Stop Wage and Bank Account Garnishments!
When a judgment creditor collects a debt, it may use state law procedures called a garnishment to collect. The garnishment directs the co-defendant, the employer or bank, to withhold money or property that belongs to you. If the co-defendant fails to comply, it can be charged to pay the judgment against you. Therefore, all banks and employers attempt to comply with the garnishment. Usually a garnishment has a return date. It directs the sheriff to levy the judgment against the co-defendant and you. Both you and the co-defendant have the chance to appear in court on the return date. The creditor's rights to the money collected attaches as soon as the co-defendant is served with the garnishment. This is important because even if you stop the garnishment by filing bankruptcy, YOU MUST PROTECT THE FUNDS ALREADY TAKEN UNDER THE GARNISHMENT.
Bankruptcy filing will stop garnishment.
A bankruptcy filing will stop a garnishment on the date the bankruptcy proceeding is filed. However, you will need to contact your pay-roll department to prevent the wage withholding from occurring. Sometimes, employers will require an release of the garnishment or evidence that a suggestion in bankuptcy was filed with the court that issued the garnishment.
Protecting funds garnished.
There are limits on garnishments established under state and federal laws:
Virginia law limits garnishment from your paycheck(s) to twenty-five percent (25%) of your "disposable earnings." This is your pay minus required deductions, like state and federal taxes and Social Security withholdings.

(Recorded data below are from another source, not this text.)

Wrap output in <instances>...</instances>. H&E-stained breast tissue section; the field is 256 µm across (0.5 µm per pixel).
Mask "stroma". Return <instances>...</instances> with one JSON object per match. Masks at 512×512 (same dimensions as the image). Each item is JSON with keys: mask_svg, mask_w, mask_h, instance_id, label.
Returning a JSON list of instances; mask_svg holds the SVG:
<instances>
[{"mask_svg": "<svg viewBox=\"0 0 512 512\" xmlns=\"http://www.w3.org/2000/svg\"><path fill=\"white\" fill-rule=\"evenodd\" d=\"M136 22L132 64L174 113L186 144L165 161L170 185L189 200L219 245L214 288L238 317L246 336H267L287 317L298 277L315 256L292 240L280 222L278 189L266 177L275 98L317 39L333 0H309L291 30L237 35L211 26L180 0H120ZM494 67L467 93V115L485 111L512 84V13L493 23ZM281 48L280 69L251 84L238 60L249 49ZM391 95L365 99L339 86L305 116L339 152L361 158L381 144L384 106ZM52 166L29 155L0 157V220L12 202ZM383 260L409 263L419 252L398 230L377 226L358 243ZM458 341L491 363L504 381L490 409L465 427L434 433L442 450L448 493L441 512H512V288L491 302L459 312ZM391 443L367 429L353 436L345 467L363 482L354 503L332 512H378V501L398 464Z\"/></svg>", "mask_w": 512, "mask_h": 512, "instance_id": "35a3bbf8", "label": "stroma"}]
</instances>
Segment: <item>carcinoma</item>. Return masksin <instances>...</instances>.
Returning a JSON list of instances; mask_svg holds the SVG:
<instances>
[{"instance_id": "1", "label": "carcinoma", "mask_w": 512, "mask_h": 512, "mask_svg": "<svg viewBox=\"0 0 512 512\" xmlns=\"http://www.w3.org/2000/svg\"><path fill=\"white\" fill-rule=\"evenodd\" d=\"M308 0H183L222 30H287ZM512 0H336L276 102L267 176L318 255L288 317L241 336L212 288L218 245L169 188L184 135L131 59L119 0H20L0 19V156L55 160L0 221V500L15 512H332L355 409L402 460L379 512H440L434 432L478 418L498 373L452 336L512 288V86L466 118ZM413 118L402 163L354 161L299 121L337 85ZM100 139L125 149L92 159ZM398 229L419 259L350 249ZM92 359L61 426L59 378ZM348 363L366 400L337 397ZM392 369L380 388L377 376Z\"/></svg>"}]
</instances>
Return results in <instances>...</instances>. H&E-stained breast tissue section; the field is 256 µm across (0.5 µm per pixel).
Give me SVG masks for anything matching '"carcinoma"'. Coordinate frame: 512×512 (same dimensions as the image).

A higher percentage of your wages may be withheld in the event of a child support obligation.
Other income sources that can't be garnished include:
Social Security benefits
Retirement plan benefits
Public assistance benefits
And, unless the judgment is for child or spousal support, your income can't be garnished if it comes from:
Workers' compensation awards
Unemployment or disability benefits
Must file homestead deed.
There are also specific exemptions provided by the Virginia law, which are asserted under a homestead deed. Under Virginia homestead law sec. 34-4, $5,000 in cash for you and an additional $500 for child dependent upon you may be protected from your creditor by filing a homestead deed in the locality in which your live. The homestead deed should be filed before the meeting of your creditors (the event in bankruptcy where you appear to answer questions about your assets and financial affairs) if it is obvious that the creditor will otherwise take the money. There is much pressure in a bankruptcy proceeding to get the homestead deed filed because under state law it must be filed within 5 days of the meeting of the creditors.
This blog is not intended to render legal services to the reader, including advice about bankruptcy or taxes. Consult with a lawyer concerning the specific application of the law to your unique circumstance.